**Required work**
1. Answer these from the blog post below, each on its own line:
(a) What did technical illustrating used to be called?
(b) In what period did the mother begin her career?
(c) How many new drafting programs has she learned in the last year?
2. Print the part of the blog post below that opens with the words containing "From that time" and closes with "in her field.".

===== Source passage

Sunday, March 11, 2007

Conversations With My Mom

Recently I was talking to my mom about the state of education today. Her carreer experience probably echoes the experience of many of the creative people working today. What we need to realize is that in the near future our students of today may have the same kind of experience only condensed into a fraction of the years it takes now.

My mother began her career in Technical Illustrating (it used to be called drafting and was taught as a vocational class in many high schools) in the early 80s. She worked at a drafting table, and huge sheets of paper with specialized pens and pencils (for those of you who do not know drafters or technical illustrators draw technically correct drawings of many different kinds of machines). She would sit at that desk all day drawing HUGE paper manufacturing machines from detailed photographs. Within about 5 years of beginning her job computer aided drafting began to be important to the drafting industry. This was at a time before windows when you could program your computer to do just about anything. Drafting computers though were considerably advanced and only found in large corporations. As computer technology became more and more advanced home computers began to have the capability to run graphic manipulation programs and drawing programs. My mother began the race.

From that time on she was always learning a new program in her spare time. She was constantly tutoring herself in, not only drafting programs but also in basic computer programming skills. Today she works for a small firm that makes technical manuals for custom designed planes. She must on a daily basis use her drafting and writing skills learned over a lifetime in an increasingly digital environment. She has learned 2 new drafting programs in the last year alone. The skills she must use on a daily basis include customer service, hunting down small finite drawings in huge databases, evaluation skills, creative skills and communication skills. She does all of these things just to stay current in her field.

==========
===== Data provided

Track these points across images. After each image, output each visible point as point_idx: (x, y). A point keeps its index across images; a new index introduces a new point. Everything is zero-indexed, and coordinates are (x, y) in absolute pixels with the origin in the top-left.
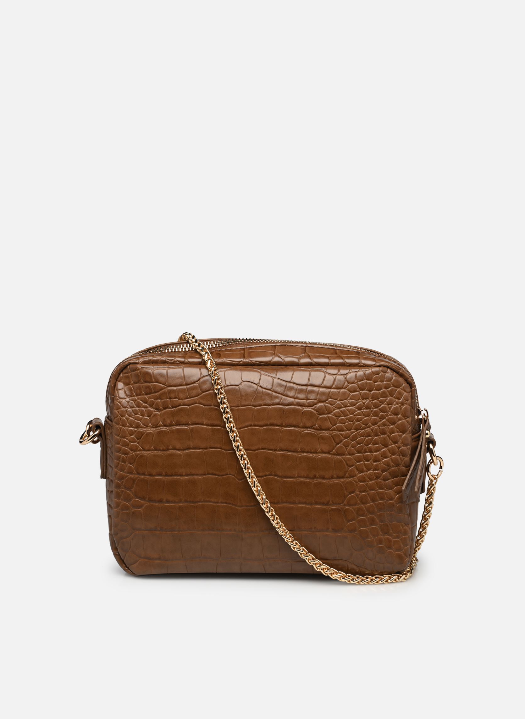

==========

**Solutions to each task**
1.
(a) Drafting
(b) The early 80s
(c) 2

2.
From that time on she was always learning a new program in her spare time. She was constantly tutoring herself in, not only drafting programs but also in basic computer programming skills. Today she works for a small firm that makes technical manuals for custom designed planes. She must on a daily basis use her drafting and writing skills learned over a lifetime in an increasingly digital environment. She has learned 2 new drafting programs in the last year alone. The skills she must use on a daily basis include customer service, hunting down small finite drawings in huge databases, evaluation skills, creative skills and communication skills. She does all of these things just to stay current in her field.